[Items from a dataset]
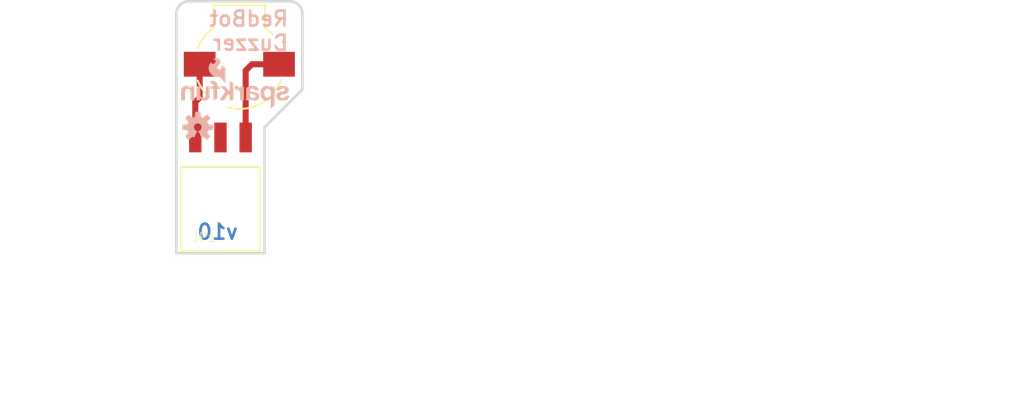
<source format=kicad_pcb>
(kicad_pcb (version 20211014) (generator pcbnew)

  (general
    (thickness 1.6)
  )

  (paper "A4")
  (layers
    (0 "F.Cu" signal)
    (1 "In1.Cu" signal)
    (2 "In2.Cu" signal)
    (31 "B.Cu" signal)
    (32 "B.Adhes" user "B.Adhesive")
    (33 "F.Adhes" user "F.Adhesive")
    (34 "B.Paste" user)
    (35 "F.Paste" user)
    (36 "B.SilkS" user "B.Silkscreen")
    (37 "F.SilkS" user "F.Silkscreen")
    (38 "B.Mask" user)
    (39 "F.Mask" user)
    (40 "Dwgs.User" user "User.Drawings")
    (41 "Cmts.User" user "User.Comments")
    (42 "Eco1.User" user "User.Eco1")
    (43 "Eco2.User" user "User.Eco2")
    (44 "Edge.Cuts" user)
    (45 "Margin" user)
    (46 "B.CrtYd" user "B.Courtyard")
    (47 "F.CrtYd" user "F.Courtyard")
    (48 "B.Fab" user)
    (49 "F.Fab" user)
    (50 "User.1" user)
    (51 "User.2" user)
    (52 "User.3" user)
    (53 "User.4" user)
    (54 "User.5" user)
    (55 "User.6" user)
    (56 "User.7" user)
    (57 "User.8" user)
    (58 "User.9" user)
  )

  (setup
    (pad_to_mask_clearance 0)
    (pcbplotparams
      (layerselection 0x00010fc_ffffffff)
      (disableapertmacros false)
      (usegerberextensions false)
      (usegerberattributes true)
      (usegerberadvancedattributes true)
      (creategerberjobfile true)
      (svguseinch false)
      (svgprecision 6)
      (excludeedgelayer true)
      (plotframeref false)
      (viasonmask false)
      (mode 1)
      (useauxorigin false)
      (hpglpennumber 1)
      (hpglpenspeed 20)
      (hpglpendiameter 15.000000)
      (dxfpolygonmode true)
      (dxfimperialunits true)
      (dxfusepcbnewfont true)
      (psnegative false)
      (psa4output false)
      (plotreference true)
      (plotvalue true)
      (plotinvisibletext false)
      (sketchpadsonfab false)
      (subtractmaskfromsilk false)
      (outputformat 1)
      (mirror false)
      (drillshape 1)
      (scaleselection 1)
      (outputdirectory "")
    )
  )

  (net 0 "")
  (net 1 "N$2")
  (net 2 "N$1")

  (footprint "boardEagle:1X03_SMD_RA_FEMALE" (layer "F.Cu") (at 146.5961 113.2586))

  (footprint "boardEagle:BUZZER-CCV" (layer "F.Cu") (at 148.5011 98.6536 180))

  (footprint "boardEagle:CREATIVE_COMMONS" (layer "F.Cu") (at 144.6911 132.9436))

  (footprint "boardEagle:SFE_LOGO_NAME_FLAME_.1" (layer "B.Cu") (at 153.9621 103.2256 180))

  (footprint "boardEagle:OSHW-LOGO-S" (layer "B.Cu") (at 144.3101 105.0036 180))

  (gr_line (start 151.0411 117.7036) (end 151.0411 105.0036) (layer "Edge.Cuts") (width 0.254) (tstamp 75c0a988-879d-4550-a57c-19c1a6761384))
  (gr_line (start 143.4211 92.3036) (end 153.5811 92.3036) (layer "Edge.Cuts") (width 0.254) (tstamp 7f0d6b46-5a54-47c7-b297-654bdf364550))
  (gr_line (start 151.0411 105.0036) (end 154.8511 101.1936) (layer "Edge.Cuts") (width 0.254) (tstamp 8f8a374f-d1e0-4c22-bed6-aa8daa41ca49))
  (gr_line (start 151.0411 117.7036) (end 142.1511 117.7036) (layer "Edge.Cuts") (width 0.254) (tstamp 93d4c62d-19ec-4cc5-9b14-627644a136a4))
  (gr_line (start 154.8511 93.5736) (end 154.8511 101.1936) (layer "Edge.Cuts") (width 0.254) (tstamp b3a49d90-d5e5-45a1-b7c9-4342c597fb68))
  (gr_arc (start 153.5811 92.3036) (mid 154.479126 92.675574) (end 154.8511 93.5736) (layer "Edge.Cuts") (width 0.254) (tstamp cfe82fb5-256e-4759-ac8b-04e1d88b976e))
  (gr_arc (start 142.1511 93.5736) (mid 142.523074 92.675574) (end 143.4211 92.3036) (layer "Edge.Cuts") (width 0.254) (tstamp dd4d4b53-a34f-4f18-857b-3403801e35c9))
  (gr_line (start 142.1511 117.7036) (end 142.1511 93.5736) (layer "Edge.Cuts") (width 0.254) (tstamp df3d1fec-b622-4d9a-8d6f-262d0f06cf0f))
  (gr_text "v10" (at 148.5011 116.4336) (layer "B.Cu") (tstamp f2974eb9-20c6-4fe6-84ab-e2175909548f)
    (effects (font (size 1.5113 1.5113) (thickness 0.2667)) (justify left bottom mirror))
  )
  (gr_text "RedBot\nBuzzer" (at 153.5811 97.3836) (layer "B.SilkS") (tstamp 892f44d7-de47-4b8f-89f6-a66704466b9a)
    (effects (font (size 1.5113 1.5113) (thickness 0.2667)) (justify left bottom mirror))
  )
  (gr_text "M. Hord" (at 175.1711 132.9436) (layer "F.Fab") (tstamp 08f7c254-edde-4e54-acca-a27f1eab50a8)
    (effects (font (size 1.5113 1.5113) (thickness 0.2667)) (justify left bottom))
  )

  (segment (start 149.7711 98.6536) (end 152.5011 98.6536) (width 0.6096) (layer "F.Cu") (net 1) (tstamp 417e0811-2801-4d53-b7c5-4f2ec50d5b09))
  (segment (start 149.1361 106.0336) (end 149.1361 99.2886) (width 0.6096) (layer "F.Cu") (net 1) (tstamp 93b13279-a188-45bc-964a-602ac029804b))
  (segment (start 149.1361 99.2886) (end 149.7711 98.6536) (width 0.6096) (layer "F.Cu") (net 1) (tstamp ade591c7-6cae-46b3-8628-abb6aa5c3b4a))
  (segment (start 144.0561 102.4636) (end 144.5011 102.0186) (width 0.6096) (layer "F.Cu") (net 2) (tstamp 83f9cd70-ce54-4219-9b37-ca2b5f34fb9e))
  (segment (start 144.0561 106.0336) (end 144.0561 102.4636) (width 0.6096) (layer "F.Cu") (net 2) (tstamp 84199c2d-f23b-40ab-b36b-873b2c22bd52))
  (segment (start 144.5011 98.6536) (end 144.5011 102.0186) (width 0.6096) (layer "F.Cu") (net 2) (tstamp da8726c1-050b-4e90-8bfc-4fad3df10247))

)

</source>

BRIEF | Copy out all lines above holding "thickness".

EXPECTED ANSWER |
    (thickness 1.6)
    (effects (font (size 1.5113 1.5113) (thickness 0.2667)) (justify left bottom mirror))
    (effects (font (size 1.5113 1.5113) (thickness 0.2667)) (justify left bottom mirror))
    (effects (font (size 1.5113 1.5113) (thickness 0.2667)) (justify left bottom))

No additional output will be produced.